▸ Work to be completed
Copy the lines below character for character, keeping their order and line breaks.

▸ Dataset content
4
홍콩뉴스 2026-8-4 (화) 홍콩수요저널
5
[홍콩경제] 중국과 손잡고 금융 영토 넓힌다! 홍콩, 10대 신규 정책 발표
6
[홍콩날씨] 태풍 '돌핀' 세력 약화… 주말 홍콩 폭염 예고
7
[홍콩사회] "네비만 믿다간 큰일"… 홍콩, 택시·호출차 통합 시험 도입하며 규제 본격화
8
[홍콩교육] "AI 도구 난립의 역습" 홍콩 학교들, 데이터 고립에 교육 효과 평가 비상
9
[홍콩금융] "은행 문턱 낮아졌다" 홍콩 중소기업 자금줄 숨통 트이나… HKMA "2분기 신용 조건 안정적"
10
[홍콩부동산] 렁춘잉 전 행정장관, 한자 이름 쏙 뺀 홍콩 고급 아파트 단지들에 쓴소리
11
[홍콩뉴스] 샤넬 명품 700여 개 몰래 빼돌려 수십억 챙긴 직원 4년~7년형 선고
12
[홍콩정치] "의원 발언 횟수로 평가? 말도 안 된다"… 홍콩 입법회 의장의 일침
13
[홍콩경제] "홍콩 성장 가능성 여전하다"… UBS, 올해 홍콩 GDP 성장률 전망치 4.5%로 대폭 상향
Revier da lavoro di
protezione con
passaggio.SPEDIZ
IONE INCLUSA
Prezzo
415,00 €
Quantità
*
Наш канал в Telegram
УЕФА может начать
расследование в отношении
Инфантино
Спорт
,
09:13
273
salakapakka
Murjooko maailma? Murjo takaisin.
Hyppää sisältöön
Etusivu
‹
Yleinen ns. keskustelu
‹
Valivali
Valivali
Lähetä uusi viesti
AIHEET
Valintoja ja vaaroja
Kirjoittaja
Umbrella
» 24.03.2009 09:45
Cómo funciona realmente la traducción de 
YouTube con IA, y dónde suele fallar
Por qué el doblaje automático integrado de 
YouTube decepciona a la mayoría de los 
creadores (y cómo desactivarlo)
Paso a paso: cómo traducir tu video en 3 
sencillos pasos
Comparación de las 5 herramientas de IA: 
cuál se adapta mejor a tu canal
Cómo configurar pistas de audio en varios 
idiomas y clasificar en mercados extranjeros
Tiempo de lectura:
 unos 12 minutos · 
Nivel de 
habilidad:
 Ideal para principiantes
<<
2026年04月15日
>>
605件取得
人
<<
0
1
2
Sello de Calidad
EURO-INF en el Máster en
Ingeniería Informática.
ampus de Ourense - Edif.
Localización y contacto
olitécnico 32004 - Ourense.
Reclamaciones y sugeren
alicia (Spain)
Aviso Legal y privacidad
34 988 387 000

▸ Exercise output
4
홍콩뉴스 2026-8-4 (화) 홍콩수요저널
5
[홍콩경제] 중국과 손잡고 금융 영토 넓힌다! 홍콩, 10대 신규 정책 발표
6
[홍콩날씨] 태풍 '돌핀' 세력 약화… 주말 홍콩 폭염 예고
7
[홍콩사회] "네비만 믿다간 큰일"… 홍콩, 택시·호출차 통합 시험 도입하며 규제 본격화
8
[홍콩교육] "AI 도구 난립의 역습" 홍콩 학교들, 데이터 고립에 교육 효과 평가 비상
9
[홍콩금융] "은행 문턱 낮아졌다" 홍콩 중소기업 자금줄 숨통 트이나… HKMA "2분기 신용 조건 안정적"
10
[홍콩부동산] 렁춘잉 전 행정장관, 한자 이름 쏙 뺀 홍콩 고급 아파트 단지들에 쓴소리
11
[홍콩뉴스] 샤넬 명품 700여 개 몰래 빼돌려 수십억 챙긴 직원 4년~7년형 선고
12
[홍콩정치] "의원 발언 횟수로 평가? 말도 안 된다"… 홍콩 입법회 의장의 일침
13
[홍콩경제] "홍콩 성장 가능성 여전하다"… UBS, 올해 홍콩 GDP 성장률 전망치 4.5%로 대폭 상향
Revier da lavoro di
protezione con
passaggio.SPEDIZ
IONE INCLUSA
Prezzo
415,00 €
Quantità
*
Наш канал в Telegram
УЕФА может начать
расследование в отношении
Инфантино
Спорт
,
09:13
273
salakapakka
Murjooko maailma? Murjo takaisin.
Hyppää sisältöön
Etusivu
‹
Yleinen ns. keskustelu
‹
Valivali
Valivali
Lähetä uusi viesti
AIHEET
Valintoja ja vaaroja
Kirjoittaja
Umbrella
» 24.03.2009 09:45
Cómo funciona realmente la traducción de 
YouTube con IA, y dónde suele fallar
Por qué el doblaje automático integrado de 
YouTube decepciona a la mayoría de los 
creadores (y cómo desactivarlo)
Paso a paso: cómo traducir tu video en 3 
sencillos pasos
Comparación de las 5 herramientas de IA: 
cuál se adapta mejor a tu canal
Cómo configurar pistas de audio en varios 
idiomas y clasificar en mercados extranjeros
Tiempo de lectura:
 unos 12 minutos · 
Nivel de 
habilidad:
 Ideal para principiantes
<<
2026年04月15日
>>
605件取得
人
<<
0
1
2
Sello de Calidad
EURO-INF en el Máster en
Ingeniería Informática.
ampus de Ourense - Edif.
Localización y contacto
olitécnico 32004 - Ourense.
Reclamaciones y sugeren
alicia (Spain)
Aviso Legal y privacidad
34 988 387 000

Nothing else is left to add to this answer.